Directions: In the material below, some lines carry "CLASSNO". Copy each such line.

Input:
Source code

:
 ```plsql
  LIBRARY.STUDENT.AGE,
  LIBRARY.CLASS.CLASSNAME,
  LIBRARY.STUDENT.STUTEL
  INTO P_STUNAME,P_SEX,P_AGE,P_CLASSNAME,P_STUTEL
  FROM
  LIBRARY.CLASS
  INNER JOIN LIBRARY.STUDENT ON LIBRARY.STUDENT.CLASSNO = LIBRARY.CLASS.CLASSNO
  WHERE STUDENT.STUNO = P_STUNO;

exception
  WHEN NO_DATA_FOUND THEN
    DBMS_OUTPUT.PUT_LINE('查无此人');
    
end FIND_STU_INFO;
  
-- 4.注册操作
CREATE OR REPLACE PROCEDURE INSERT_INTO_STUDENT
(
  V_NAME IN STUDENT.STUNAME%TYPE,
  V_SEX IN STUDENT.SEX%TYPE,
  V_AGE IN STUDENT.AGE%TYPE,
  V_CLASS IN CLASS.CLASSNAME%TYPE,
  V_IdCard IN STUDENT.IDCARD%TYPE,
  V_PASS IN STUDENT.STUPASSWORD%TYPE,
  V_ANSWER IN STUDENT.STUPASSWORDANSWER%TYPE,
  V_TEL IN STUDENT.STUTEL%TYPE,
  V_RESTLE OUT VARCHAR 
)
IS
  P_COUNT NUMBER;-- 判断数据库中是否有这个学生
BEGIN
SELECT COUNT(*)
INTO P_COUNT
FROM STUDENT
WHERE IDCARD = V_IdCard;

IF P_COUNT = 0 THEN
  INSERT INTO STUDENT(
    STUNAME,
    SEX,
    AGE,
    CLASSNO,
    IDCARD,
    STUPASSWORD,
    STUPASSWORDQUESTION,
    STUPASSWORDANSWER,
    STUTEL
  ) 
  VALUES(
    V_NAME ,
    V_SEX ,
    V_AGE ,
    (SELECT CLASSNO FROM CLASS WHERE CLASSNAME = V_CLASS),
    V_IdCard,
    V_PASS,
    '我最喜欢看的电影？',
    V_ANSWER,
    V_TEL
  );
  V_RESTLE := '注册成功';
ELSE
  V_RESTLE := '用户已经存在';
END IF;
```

Output below:
  INNER JOIN LIBRARY.STUDENT ON LIBRARY.STUDENT.CLASSNO = LIBRARY.CLASS.CLASSNO
    CLASSNO,
    (SELECT CLASSNO FROM CLASS WHERE CLASSNAME = V_CLASS),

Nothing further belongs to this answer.